* Task *
Pick out every line in the records that contains the string "wireOp" and copy each one. Case counts.

Stored data
:::
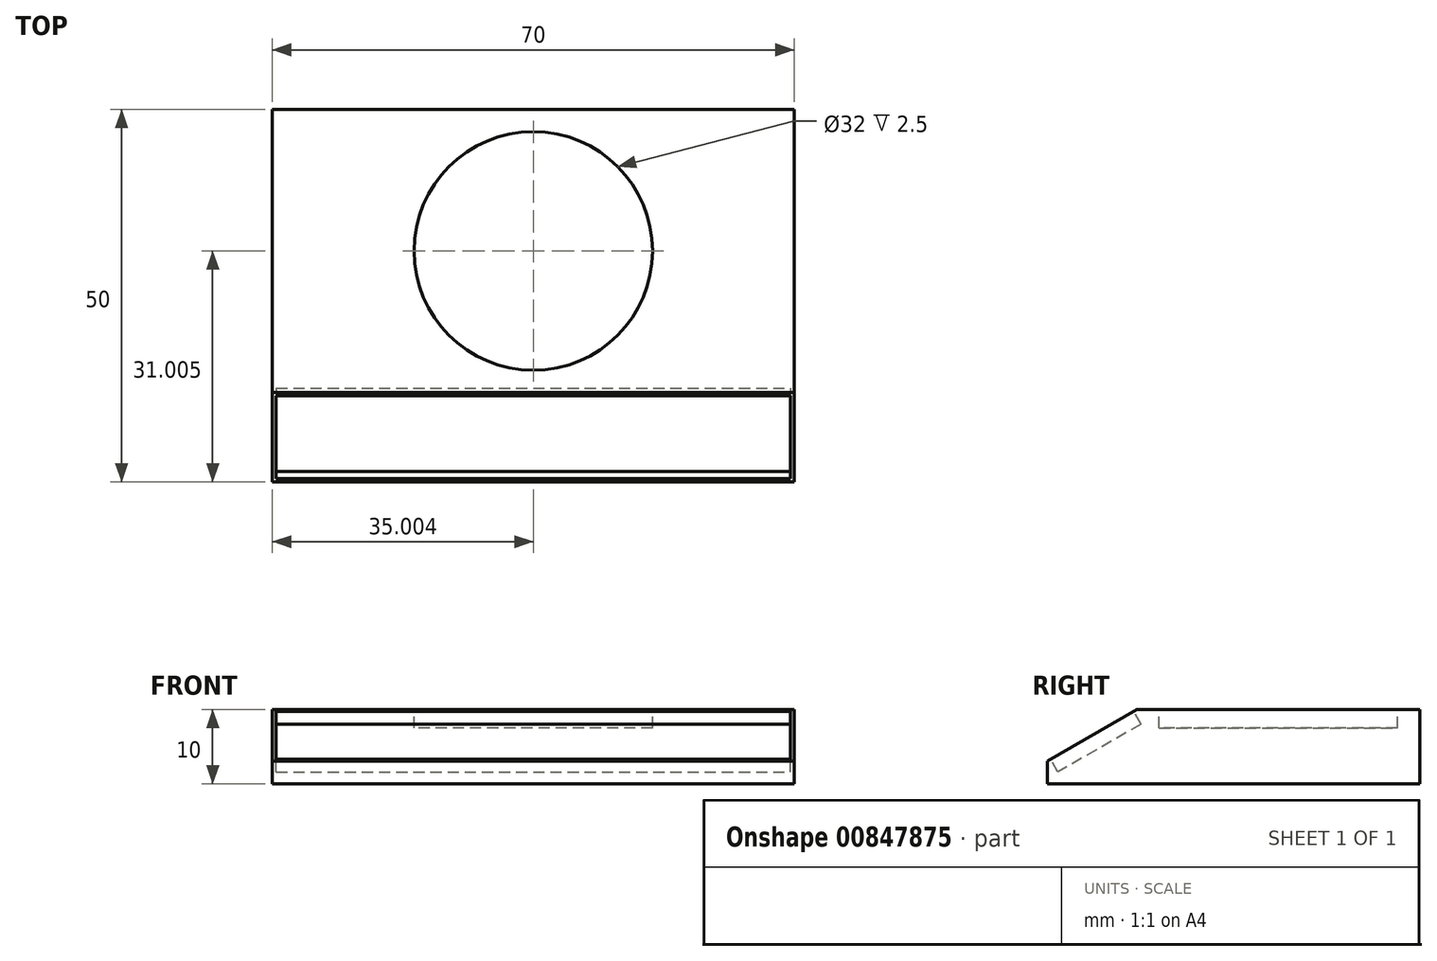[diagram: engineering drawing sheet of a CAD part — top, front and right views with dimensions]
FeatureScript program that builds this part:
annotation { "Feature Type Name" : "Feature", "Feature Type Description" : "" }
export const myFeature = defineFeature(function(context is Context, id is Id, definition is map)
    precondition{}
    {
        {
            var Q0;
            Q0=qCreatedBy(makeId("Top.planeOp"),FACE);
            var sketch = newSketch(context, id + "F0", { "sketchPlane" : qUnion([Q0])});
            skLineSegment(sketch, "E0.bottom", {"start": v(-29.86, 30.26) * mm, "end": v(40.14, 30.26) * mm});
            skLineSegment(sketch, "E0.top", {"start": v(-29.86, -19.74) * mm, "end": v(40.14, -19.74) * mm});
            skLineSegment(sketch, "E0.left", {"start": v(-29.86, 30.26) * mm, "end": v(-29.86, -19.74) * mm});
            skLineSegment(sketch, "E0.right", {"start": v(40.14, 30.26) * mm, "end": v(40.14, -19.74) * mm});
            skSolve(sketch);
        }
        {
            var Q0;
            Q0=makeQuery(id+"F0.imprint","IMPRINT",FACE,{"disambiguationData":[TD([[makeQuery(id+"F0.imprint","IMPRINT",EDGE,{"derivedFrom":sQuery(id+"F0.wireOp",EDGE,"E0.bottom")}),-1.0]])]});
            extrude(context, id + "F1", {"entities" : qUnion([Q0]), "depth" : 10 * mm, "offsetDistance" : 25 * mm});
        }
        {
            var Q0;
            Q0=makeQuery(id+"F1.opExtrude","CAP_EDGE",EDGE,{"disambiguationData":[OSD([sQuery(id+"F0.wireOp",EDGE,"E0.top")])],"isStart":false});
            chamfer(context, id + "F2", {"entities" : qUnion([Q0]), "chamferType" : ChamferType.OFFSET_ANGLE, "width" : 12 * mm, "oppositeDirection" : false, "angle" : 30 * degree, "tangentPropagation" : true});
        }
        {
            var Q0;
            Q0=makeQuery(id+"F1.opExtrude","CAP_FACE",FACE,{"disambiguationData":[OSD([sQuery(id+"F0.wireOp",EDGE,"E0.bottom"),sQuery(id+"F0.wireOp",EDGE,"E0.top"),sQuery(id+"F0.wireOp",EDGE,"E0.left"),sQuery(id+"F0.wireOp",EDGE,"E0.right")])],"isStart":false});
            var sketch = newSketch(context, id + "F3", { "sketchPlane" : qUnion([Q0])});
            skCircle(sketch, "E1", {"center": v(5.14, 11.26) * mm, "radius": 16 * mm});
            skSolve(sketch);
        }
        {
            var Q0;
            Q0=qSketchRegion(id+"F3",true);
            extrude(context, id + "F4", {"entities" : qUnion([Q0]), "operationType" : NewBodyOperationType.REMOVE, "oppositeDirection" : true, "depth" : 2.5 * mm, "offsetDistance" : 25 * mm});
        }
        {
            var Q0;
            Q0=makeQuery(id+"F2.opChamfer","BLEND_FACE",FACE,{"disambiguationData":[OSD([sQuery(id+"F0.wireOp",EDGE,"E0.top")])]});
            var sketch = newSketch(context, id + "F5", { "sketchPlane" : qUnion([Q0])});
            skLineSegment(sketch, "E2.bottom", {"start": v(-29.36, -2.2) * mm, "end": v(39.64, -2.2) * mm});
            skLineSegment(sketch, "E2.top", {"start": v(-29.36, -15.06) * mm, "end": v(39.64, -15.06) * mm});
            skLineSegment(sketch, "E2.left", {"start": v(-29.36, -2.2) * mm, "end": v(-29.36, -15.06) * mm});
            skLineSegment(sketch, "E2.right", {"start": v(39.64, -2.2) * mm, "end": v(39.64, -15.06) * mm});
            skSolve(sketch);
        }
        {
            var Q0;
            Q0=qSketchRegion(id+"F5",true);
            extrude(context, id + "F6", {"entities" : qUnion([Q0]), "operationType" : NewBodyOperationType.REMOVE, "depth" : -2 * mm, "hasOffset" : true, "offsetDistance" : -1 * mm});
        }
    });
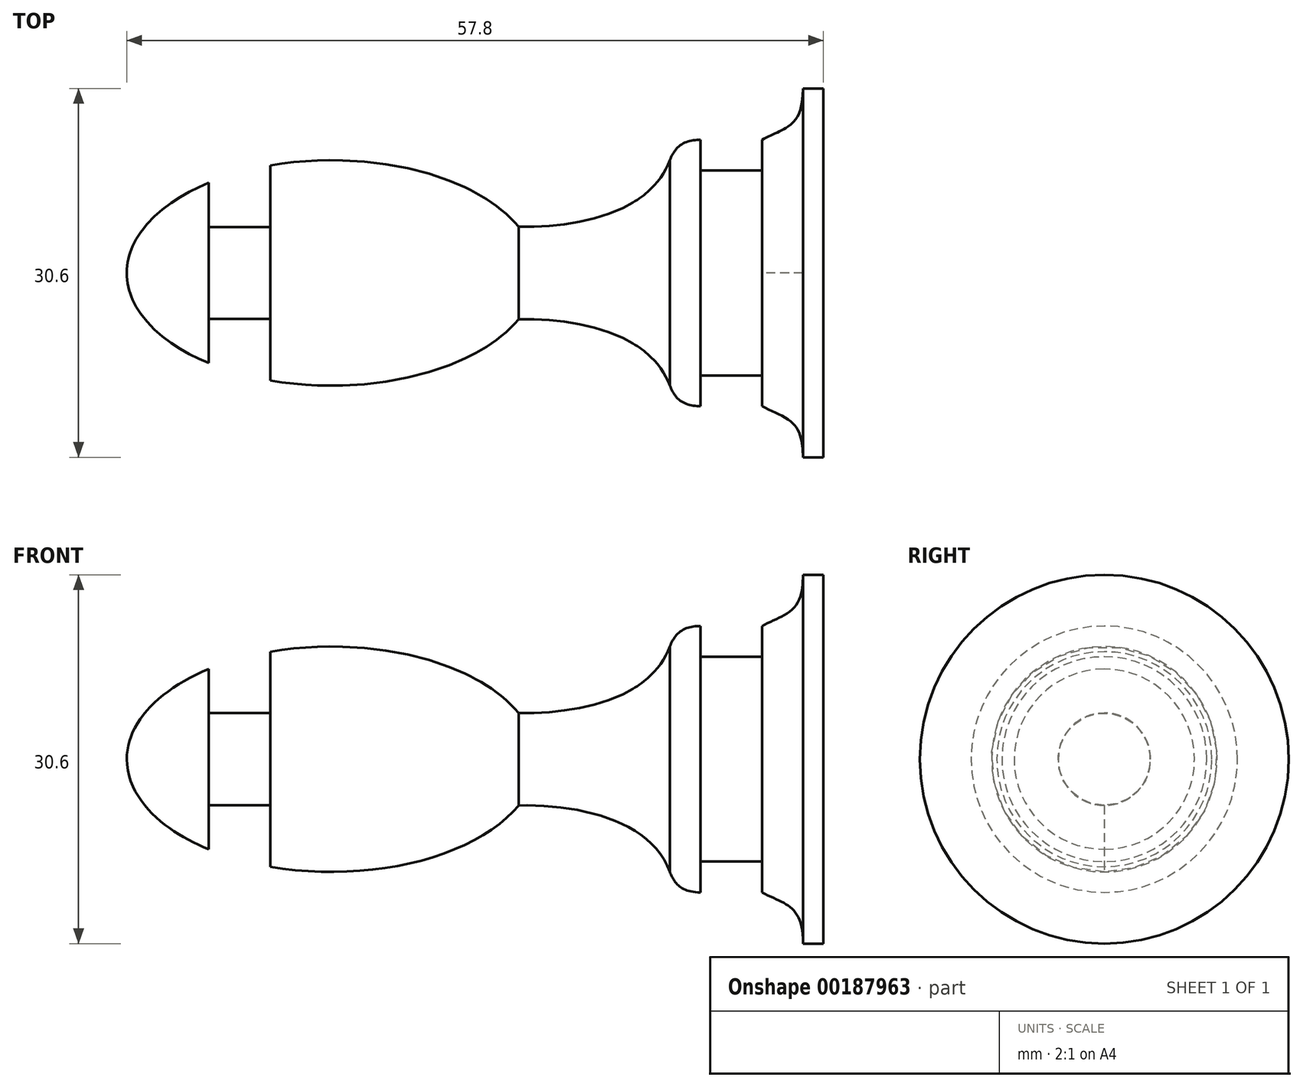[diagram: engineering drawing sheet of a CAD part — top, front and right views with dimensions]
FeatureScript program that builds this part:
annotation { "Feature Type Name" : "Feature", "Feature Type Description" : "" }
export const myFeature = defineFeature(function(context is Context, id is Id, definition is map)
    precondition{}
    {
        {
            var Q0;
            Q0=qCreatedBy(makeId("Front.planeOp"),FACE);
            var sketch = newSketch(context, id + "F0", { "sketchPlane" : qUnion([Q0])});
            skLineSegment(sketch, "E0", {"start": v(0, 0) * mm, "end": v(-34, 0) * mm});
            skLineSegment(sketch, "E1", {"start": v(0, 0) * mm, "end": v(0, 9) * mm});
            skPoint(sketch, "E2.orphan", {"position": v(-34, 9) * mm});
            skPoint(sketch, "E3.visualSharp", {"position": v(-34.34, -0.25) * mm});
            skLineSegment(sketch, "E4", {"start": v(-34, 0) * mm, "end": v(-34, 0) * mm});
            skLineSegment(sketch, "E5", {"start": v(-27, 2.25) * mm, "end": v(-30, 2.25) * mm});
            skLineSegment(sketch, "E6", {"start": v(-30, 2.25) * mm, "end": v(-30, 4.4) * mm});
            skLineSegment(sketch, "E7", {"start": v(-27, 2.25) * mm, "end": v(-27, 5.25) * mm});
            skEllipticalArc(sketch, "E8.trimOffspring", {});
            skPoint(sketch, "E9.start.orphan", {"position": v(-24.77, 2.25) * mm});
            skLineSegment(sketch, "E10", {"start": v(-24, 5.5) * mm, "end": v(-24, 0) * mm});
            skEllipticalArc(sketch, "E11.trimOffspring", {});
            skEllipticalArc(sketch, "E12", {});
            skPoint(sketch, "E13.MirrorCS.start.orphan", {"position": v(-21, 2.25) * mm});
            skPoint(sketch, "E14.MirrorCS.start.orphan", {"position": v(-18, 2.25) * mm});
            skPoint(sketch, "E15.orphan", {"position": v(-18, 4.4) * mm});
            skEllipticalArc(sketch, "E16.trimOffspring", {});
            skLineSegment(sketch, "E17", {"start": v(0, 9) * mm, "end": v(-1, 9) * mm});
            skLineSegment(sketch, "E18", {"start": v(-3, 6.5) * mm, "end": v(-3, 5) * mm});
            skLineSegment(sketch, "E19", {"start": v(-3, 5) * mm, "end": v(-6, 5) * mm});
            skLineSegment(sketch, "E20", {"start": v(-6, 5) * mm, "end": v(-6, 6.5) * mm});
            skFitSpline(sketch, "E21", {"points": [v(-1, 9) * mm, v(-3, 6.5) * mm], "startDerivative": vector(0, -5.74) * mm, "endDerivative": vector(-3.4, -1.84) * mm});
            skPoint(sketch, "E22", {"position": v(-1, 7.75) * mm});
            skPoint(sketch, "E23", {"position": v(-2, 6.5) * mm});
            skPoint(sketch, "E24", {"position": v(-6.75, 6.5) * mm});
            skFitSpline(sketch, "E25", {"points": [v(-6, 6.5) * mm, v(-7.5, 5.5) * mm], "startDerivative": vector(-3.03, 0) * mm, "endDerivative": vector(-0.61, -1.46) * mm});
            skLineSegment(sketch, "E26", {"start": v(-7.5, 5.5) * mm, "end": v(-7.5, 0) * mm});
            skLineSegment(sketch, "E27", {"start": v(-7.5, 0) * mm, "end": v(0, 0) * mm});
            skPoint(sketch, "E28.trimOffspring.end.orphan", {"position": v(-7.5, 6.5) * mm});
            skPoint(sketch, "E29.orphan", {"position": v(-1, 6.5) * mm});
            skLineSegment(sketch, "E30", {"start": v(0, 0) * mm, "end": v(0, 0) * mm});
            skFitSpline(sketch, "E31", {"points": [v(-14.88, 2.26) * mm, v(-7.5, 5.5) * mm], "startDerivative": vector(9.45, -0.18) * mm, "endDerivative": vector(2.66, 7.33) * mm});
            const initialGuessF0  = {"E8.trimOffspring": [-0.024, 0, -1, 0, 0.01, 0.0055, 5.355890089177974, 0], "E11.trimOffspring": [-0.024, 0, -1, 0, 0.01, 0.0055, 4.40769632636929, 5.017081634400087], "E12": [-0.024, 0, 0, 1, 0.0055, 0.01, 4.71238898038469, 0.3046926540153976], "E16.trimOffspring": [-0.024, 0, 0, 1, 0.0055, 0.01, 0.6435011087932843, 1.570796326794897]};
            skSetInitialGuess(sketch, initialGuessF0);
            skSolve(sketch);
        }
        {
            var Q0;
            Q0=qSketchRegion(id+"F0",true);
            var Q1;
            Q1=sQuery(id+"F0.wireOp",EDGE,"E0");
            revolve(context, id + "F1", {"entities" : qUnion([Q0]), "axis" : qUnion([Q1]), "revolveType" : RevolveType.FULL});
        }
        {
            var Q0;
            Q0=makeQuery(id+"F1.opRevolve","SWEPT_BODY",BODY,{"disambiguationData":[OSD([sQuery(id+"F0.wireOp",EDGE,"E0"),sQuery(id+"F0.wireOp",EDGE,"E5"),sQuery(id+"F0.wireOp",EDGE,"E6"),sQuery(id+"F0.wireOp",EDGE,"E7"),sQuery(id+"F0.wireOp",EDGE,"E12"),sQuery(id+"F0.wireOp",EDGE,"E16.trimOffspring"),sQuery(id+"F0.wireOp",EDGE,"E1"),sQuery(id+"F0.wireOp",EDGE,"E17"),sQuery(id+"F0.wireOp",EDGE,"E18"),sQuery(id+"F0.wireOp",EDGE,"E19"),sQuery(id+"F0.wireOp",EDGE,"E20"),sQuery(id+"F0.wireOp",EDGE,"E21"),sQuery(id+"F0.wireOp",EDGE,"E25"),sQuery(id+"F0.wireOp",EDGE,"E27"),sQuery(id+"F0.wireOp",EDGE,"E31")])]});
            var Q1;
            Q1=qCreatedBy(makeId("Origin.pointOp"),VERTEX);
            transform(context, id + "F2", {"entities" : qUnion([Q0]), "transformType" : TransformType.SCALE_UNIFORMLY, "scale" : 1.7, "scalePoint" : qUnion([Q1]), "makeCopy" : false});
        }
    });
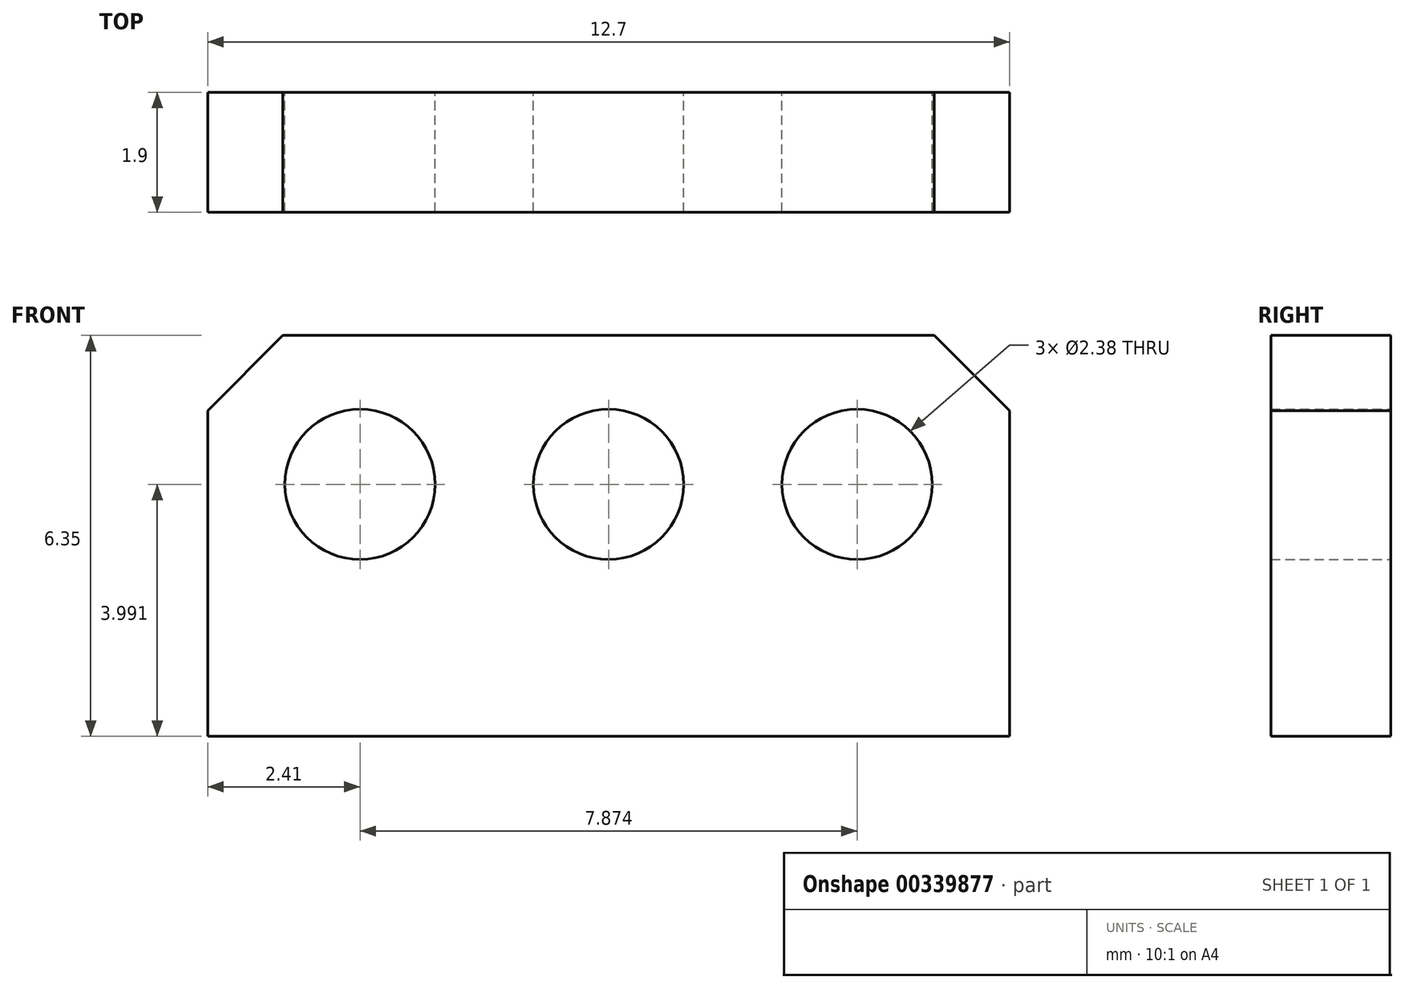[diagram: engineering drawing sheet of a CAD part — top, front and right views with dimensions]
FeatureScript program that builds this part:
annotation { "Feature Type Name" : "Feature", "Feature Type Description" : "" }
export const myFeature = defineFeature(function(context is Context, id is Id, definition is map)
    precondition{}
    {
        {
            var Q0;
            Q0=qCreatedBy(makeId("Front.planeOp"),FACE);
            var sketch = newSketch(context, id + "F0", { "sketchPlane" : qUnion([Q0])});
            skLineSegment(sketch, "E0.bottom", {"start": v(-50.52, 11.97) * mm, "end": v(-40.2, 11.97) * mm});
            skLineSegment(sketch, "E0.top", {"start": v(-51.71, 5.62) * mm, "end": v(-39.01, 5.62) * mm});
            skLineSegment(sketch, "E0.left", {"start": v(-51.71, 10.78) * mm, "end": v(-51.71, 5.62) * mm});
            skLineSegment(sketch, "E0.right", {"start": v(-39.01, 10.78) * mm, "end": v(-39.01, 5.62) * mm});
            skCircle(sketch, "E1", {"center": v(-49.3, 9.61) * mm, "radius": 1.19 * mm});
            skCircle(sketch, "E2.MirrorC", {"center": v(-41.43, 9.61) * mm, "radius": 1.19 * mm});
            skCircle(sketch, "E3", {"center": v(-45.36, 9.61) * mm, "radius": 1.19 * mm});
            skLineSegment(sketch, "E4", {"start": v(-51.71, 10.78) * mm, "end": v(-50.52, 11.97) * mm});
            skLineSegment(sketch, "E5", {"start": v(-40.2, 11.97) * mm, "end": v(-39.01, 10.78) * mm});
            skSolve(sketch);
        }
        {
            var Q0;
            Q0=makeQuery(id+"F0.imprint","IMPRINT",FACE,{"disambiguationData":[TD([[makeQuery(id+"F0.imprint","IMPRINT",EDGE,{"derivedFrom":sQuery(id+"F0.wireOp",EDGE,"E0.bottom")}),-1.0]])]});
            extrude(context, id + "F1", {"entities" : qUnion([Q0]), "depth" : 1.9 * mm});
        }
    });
:::
* Problem solution *
            Q0=makeQuery(id+"F0.imprint","IMPRINT",FACE,{"disambiguationData":[TD([[makeQuery(id+"F0.imprint","IMPRINT",EDGE,{"derivedFrom":sQuery(id+"F0.wireOp",EDGE,"E0.bottom")}),-1.0]])]});
            Q0=makeQuery(id+"F1.opExtrude","CAP_EDGE",EDGE,{"disambiguationData":[OSD([sQuery(id+"F0.wireOp",EDGE,"E0.top")])],"isStart":false});
            Q0=makeQuery(id+"F1.opExtrude","CAP_FACE",FACE,{"disambiguationData":[OSD([sQuery(id+"F0.wireOp",EDGE,"E0.bottom"),sQuery(id+"F0.wireOp",EDGE,"E0.top"),sQuery(id+"F0.wireOp",EDGE,"E0.left"),sQuery(id+"F0.wireOp",EDGE,"E0.right")])],"isStart":false});
            Q0=makeQuery(id+"F2.opChamfer","BLEND_FACE",FACE,{"disambiguationData":[OSD([sQuery(id+"F0.wireOp",EDGE,"E0.top")])]});
            Q1=sQuery(id+"F0.wireOp",EDGE,"E0");
            Q0=makeQuery(id+"F1.opRevolve","SWEPT_BODY",BODY,{"disambiguationData":[OSD([sQuery(id+"F0.wireOp",EDGE,"E0"),sQuery(id+"F0.wireOp",EDGE,"E5"),sQuery(id+"F0.wireOp",EDGE,"E6"),sQuery(id+"F0.wireOp",EDGE,"E7"),sQuery(id+"F0.wireOp",EDGE,"E12"),sQuery(id+"F0.wireOp",EDGE,"E16.trimOffspring"),sQuery(id+"F0.wireOp",EDGE,"E1"),sQuery(id+"F0.wireOp",EDGE,"E17"),sQuery(id+"F0.wireOp",EDGE,"E18"),sQuery(id+"F0.wireOp",EDGE,"E19"),sQuery(id+"F0.wireOp",EDGE,"E20"),sQuery(id+"F0.wireOp",EDGE,"E21"),sQuery(id+"F0.wireOp",EDGE,"E25"),sQuery(id+"F0.wireOp",EDGE,"E27"),sQuery(id+"F0.wireOp",EDGE,"E31")])]});
            Q0=makeQuery(id+"F0.imprint","IMPRINT",FACE,{"disambiguationData":[TD([[makeQuery(id+"F0.imprint","IMPRINT",EDGE,{"derivedFrom":sQuery(id+"F0.wireOp",EDGE,"E0.bottom")}),-1.0]])]});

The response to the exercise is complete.